House debates

Monday, 7 December 2020

Private Members' Business

Workplace Relations

7:04 pm

Photo of Tim WilsonTim Wilson (Goldstein, Liberal Party) Share this | Hansard source

I rise to support the important motion moved by my good friend the member for Mackellar. Labor should not be holding vital medicines hostage and turning Australia's wharves into battlefields during the COVID-19 crisis. With the complicit silence of federal Labor, the Maritime Union of Australia has been leveraging the COVID crisis to run industrial action at ports in Melbourne, Sydney, Brisbane and Fremantle. Under the cover of pay-rise strike action, the MUA is refusing to unload containers of vital medicines. At the beginning of October, it was estimated that over 100,000 containers were already caught up in the disruption. Thirty-eight ships were also facing delays to their berthing schedule. This meaningless chaos is creating additional expenses for Australian importers and exporters, who are already suffering under the COVID recession. The actions have threatened trade worth 5.4 per cent of GDP in New South Wales alone. With cargo banked up, imported goods are at risk of becoming more expensive, and this will hurt Australian consumers. In short, everyone loses as long as the MUA wins.

But, even more astonishingly, the union has been slowing the supply of vital medicines that Australians have needed. The CEO of Patrick Terminals says he has fielded calls from freight forwarders who were waiting weeks to unload vital diabetes medications. Medicines company Arititek has revealed it was facing order rejections from overseas suppliers due to the uncertainty over delivery and payments. Medicines Australia CEO Elizabeth de Somer was warned the unions' calls for reduced work hours would likely lead to entrenched medicine shortages. The strength and flexibility of each nation's health system has drawn a fine line between lives saved and lost during this crisis. Frankly, it's sickening that the MUA was happy to squeeze out our health system's resources in this context.

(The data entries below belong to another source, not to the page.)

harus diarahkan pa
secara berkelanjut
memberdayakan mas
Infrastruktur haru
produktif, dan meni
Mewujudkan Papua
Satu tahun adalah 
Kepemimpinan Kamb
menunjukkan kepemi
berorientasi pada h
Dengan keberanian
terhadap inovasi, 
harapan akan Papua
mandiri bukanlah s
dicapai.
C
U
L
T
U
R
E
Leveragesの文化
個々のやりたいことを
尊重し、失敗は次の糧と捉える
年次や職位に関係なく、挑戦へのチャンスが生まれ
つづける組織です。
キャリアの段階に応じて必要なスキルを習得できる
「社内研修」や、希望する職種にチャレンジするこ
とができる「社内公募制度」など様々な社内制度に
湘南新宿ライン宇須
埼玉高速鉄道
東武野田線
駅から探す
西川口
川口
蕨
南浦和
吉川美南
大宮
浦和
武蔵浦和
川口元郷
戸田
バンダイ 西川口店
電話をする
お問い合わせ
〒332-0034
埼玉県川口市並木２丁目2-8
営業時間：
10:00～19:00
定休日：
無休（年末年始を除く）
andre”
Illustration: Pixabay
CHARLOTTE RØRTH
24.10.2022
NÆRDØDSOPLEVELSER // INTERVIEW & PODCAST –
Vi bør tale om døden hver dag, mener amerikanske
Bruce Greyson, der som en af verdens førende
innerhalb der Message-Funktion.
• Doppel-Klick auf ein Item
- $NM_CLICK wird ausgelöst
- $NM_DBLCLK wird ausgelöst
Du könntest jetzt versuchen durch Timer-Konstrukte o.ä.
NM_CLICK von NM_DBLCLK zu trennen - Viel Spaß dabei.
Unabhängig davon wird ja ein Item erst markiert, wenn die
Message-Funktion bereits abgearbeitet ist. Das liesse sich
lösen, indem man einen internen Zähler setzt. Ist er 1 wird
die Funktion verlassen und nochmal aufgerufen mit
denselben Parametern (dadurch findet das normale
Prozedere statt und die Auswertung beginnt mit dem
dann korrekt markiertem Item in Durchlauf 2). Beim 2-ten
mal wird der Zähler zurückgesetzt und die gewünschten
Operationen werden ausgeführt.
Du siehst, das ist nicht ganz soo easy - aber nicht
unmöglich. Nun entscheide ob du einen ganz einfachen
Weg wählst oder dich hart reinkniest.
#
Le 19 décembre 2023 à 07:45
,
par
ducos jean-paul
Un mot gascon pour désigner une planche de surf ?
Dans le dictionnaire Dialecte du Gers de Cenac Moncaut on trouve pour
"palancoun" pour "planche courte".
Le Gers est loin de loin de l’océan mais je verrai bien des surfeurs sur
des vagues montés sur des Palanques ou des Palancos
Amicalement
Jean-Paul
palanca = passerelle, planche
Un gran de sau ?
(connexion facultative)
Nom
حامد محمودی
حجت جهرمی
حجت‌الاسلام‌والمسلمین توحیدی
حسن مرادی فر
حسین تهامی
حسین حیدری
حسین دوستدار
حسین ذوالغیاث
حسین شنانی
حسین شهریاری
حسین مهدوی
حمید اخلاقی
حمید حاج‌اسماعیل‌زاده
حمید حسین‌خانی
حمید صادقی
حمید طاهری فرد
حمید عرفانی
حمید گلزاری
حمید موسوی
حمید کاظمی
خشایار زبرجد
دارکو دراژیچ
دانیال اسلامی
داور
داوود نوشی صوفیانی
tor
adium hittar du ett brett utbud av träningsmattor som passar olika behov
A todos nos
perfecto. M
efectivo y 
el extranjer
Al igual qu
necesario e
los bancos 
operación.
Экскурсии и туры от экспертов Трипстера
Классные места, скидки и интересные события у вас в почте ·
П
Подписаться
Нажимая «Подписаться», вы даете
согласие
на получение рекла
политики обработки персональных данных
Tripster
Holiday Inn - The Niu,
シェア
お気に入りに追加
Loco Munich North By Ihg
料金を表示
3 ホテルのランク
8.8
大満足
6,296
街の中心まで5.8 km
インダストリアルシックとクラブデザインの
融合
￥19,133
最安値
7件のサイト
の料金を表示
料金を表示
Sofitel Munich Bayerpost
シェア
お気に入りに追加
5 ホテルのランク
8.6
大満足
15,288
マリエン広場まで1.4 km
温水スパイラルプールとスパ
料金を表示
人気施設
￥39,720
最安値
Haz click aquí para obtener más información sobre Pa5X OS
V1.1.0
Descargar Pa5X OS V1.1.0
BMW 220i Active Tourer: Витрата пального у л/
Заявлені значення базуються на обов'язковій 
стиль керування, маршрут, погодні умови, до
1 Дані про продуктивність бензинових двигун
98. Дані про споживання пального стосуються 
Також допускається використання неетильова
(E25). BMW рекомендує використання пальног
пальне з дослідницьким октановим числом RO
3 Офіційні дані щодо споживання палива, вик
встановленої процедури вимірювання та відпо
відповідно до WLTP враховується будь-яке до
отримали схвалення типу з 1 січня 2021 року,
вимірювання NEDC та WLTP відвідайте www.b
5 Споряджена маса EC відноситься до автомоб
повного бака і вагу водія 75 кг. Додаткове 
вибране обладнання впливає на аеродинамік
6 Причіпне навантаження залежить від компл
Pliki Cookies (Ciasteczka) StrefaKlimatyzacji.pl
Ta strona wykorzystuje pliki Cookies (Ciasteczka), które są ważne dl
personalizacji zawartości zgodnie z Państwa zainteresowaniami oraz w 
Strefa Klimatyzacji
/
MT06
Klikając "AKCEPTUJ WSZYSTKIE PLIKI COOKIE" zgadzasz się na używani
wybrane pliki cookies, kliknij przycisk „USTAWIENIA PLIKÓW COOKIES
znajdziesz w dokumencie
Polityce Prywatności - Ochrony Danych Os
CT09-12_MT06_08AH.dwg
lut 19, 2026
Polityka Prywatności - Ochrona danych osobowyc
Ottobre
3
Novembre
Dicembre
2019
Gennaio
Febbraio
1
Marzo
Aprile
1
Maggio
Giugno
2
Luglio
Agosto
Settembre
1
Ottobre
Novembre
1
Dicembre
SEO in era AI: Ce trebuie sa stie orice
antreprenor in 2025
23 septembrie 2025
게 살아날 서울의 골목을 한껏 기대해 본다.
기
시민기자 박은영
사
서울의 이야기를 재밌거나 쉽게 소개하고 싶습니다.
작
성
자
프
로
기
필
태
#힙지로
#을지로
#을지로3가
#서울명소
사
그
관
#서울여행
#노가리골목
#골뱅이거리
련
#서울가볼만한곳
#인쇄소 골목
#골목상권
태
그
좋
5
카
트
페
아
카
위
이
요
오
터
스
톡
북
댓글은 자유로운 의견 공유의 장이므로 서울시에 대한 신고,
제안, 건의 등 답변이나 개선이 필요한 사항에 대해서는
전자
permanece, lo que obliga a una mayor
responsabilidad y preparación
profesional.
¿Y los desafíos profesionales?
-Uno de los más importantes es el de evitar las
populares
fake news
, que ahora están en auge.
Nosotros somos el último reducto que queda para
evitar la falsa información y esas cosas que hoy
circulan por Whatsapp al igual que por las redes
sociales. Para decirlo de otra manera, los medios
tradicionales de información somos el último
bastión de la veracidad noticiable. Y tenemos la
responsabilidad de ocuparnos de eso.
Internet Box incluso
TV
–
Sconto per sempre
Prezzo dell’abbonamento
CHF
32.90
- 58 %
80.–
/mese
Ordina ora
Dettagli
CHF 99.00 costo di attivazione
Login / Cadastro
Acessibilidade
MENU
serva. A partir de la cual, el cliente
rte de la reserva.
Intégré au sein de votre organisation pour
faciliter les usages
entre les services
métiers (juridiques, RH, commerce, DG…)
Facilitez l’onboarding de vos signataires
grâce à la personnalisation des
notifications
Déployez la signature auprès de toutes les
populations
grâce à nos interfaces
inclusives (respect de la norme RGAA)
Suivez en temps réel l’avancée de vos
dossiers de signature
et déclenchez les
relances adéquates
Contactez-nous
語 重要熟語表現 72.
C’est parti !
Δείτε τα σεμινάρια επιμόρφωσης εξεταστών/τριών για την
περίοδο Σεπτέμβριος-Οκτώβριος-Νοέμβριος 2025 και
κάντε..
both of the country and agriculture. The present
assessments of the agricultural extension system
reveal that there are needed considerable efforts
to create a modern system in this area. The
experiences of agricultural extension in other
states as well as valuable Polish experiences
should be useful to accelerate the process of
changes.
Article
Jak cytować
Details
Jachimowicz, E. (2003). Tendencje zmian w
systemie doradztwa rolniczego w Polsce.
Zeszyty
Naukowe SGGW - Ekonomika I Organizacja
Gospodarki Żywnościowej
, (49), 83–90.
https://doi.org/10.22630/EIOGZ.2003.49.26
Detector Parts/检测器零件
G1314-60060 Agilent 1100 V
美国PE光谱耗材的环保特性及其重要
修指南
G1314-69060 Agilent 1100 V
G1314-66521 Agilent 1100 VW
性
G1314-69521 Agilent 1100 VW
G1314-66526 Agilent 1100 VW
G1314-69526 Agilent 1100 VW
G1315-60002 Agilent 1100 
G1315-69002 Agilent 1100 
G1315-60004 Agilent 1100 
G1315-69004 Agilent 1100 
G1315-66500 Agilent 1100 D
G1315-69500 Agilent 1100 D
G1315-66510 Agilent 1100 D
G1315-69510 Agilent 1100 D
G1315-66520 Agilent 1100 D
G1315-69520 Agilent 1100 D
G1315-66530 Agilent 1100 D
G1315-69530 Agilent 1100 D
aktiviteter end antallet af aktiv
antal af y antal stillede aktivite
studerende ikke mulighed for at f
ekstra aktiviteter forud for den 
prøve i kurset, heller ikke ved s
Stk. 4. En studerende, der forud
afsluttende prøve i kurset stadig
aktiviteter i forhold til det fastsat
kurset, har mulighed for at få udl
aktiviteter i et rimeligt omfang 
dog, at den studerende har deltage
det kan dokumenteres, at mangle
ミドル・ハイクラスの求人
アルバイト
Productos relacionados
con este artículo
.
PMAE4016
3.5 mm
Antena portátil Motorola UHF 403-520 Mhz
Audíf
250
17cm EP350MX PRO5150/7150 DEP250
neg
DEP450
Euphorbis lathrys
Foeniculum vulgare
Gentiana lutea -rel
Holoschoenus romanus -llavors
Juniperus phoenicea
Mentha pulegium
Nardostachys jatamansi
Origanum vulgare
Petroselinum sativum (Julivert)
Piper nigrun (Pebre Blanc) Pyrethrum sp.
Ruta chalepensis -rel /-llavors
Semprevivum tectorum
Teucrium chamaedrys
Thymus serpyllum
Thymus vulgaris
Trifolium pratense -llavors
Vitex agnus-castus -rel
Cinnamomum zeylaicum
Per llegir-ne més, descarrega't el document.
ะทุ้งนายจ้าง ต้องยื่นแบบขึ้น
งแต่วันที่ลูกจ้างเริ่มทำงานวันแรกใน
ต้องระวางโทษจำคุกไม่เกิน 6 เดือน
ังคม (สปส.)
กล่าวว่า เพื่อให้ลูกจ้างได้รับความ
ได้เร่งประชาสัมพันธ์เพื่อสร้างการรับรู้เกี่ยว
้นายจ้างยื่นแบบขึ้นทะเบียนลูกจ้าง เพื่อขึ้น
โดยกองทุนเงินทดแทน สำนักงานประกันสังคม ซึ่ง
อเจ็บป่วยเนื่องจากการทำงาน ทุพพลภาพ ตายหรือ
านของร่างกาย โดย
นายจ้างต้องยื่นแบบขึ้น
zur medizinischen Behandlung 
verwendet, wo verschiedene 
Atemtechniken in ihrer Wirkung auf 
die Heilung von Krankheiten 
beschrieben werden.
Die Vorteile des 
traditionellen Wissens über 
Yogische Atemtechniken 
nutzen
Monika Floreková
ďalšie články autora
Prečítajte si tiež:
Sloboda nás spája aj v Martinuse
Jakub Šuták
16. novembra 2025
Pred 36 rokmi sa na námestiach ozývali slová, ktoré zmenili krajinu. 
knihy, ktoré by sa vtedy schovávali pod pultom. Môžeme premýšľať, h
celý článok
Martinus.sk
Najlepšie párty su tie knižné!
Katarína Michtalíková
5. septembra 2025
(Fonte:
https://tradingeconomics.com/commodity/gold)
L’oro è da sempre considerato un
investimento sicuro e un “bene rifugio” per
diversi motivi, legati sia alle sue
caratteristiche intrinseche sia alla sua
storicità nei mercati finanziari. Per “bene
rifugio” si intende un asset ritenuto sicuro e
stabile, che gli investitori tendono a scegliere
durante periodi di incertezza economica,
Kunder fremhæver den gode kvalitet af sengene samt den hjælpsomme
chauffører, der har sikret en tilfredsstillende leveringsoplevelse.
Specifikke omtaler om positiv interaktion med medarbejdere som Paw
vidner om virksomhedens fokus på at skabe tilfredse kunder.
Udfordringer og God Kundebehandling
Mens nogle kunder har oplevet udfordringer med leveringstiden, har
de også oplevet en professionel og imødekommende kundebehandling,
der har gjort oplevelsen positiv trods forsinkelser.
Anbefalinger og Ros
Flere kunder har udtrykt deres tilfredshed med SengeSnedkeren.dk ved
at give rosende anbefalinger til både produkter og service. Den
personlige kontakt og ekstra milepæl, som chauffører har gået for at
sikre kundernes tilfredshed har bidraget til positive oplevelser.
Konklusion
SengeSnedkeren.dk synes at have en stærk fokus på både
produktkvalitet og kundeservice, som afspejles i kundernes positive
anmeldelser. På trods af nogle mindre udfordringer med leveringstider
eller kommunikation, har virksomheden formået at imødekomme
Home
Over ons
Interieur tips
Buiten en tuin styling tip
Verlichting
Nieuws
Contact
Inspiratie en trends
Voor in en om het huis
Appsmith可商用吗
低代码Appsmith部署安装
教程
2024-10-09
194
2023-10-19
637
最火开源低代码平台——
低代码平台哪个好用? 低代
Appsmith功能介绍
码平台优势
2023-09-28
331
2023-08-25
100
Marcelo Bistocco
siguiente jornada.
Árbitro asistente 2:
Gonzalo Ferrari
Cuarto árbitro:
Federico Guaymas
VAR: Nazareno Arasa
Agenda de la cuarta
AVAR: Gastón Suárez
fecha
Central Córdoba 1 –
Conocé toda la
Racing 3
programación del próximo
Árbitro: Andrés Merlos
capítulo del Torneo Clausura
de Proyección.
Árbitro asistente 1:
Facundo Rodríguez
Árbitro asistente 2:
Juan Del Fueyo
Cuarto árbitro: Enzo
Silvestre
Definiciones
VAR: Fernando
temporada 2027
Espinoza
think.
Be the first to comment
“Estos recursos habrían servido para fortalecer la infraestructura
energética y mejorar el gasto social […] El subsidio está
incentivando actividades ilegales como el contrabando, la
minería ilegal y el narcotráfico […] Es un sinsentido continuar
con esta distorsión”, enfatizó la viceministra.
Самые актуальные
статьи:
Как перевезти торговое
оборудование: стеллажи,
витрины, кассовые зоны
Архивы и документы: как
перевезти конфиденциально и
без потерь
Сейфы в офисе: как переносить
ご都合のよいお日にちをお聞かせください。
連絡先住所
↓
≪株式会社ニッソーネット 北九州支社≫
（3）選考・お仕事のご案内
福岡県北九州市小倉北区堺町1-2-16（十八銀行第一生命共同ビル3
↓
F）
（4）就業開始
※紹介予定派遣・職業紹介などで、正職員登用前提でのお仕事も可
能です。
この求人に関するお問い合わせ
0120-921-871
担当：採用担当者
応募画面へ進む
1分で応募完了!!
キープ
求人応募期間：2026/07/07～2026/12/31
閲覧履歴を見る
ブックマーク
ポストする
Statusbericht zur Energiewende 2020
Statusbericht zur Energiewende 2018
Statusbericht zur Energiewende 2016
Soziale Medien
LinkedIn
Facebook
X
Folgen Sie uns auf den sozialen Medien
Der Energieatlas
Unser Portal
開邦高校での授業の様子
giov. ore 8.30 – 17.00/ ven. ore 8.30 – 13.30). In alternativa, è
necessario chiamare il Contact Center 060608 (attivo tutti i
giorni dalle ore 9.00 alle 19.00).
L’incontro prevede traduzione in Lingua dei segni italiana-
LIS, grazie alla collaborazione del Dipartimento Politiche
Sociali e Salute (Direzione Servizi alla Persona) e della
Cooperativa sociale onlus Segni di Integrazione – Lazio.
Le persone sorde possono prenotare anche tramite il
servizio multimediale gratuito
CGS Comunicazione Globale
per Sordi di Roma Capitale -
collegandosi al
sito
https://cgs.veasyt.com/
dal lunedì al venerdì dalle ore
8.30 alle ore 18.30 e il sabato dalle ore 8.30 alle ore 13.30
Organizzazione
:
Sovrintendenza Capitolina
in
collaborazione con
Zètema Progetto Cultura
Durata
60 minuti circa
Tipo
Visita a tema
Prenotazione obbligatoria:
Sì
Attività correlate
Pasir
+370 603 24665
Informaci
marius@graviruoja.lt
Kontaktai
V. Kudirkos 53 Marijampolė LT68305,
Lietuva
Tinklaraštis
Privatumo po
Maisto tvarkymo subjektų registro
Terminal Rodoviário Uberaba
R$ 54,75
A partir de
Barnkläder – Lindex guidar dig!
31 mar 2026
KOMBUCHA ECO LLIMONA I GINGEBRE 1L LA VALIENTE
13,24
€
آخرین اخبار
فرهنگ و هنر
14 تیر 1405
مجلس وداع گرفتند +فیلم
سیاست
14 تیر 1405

During the pandemic, Australians have made all sorts of sacrifices to protect their neighbours from COVID-19. Frontline hospital workers, doctors, nurses and GPs have put their own lives at risk to ensure Australians could be tested and treated, and we give thanks. We would expect that so many other people could do similar things. Business owners have shut their doors to stop the virus spreading. Tragically, many will never open again. Workers in hospitality, retail, tourism and other sectors have lost their jobs. Many have been forced onto welfare for the first time in their lives. Young Australians have sacrificed months of schooling and time with their friends. Victorians have surrendered their freedoms and their mental wellbeing through a long and painful winter in lockdown. Instead of embracing this spirit of solidarity and helping build resilience in our community, sadly, the MUA has held Australians hostage to extract their own selfish objectives. While the union demands pay rises, other Australians are dealing with the realities of COVID-19 in lost jobs and collapsed businesses. Now is the time that we should be backing our fellow Australians, not pursuing selfish, sectional, self-interested concerns which only hurt the broader community.

Sadly, of course, this is not the first time that unions have done exactly this type of action and undermined our nation in a time of crisis. Historian Hal Colebatch has described how union action during World War II undermined food and ammunition supplies to Australian troops facing the Japanese in New Guinea. As the Prime Minister has said, the MUA's action campaign is nothing but an extortion against the Australian people in the middle of a pandemic and a recession. Australians should be disgusted and are disgusted. Even the union itself is quietly ashamed of its own conduct. Rather than taking ownership for the disruption and delays, it has told false tales of faulty equipment and poor executive management. So far, the Labor Party have been silent in condemning this despicable action and runs interference for it in this parliament. They are complicit. If they had any concern for anything other than their own careers and their own puppet masters, the Leader of the Opposition and his apparatchiks would have the courage to stand up and condemn this despicable behaviour. As true as ever, Labor is happy to back militant unions against the interests of Australians and Australia—a gaping contrast to the productive approach taken by the Prime Minister during this crisis. It is time for the MUA to end this campaign of extortion and allow its members to get back to work and to back Australians and not to indulge in this selfish, self-interested, self-inflating practice again.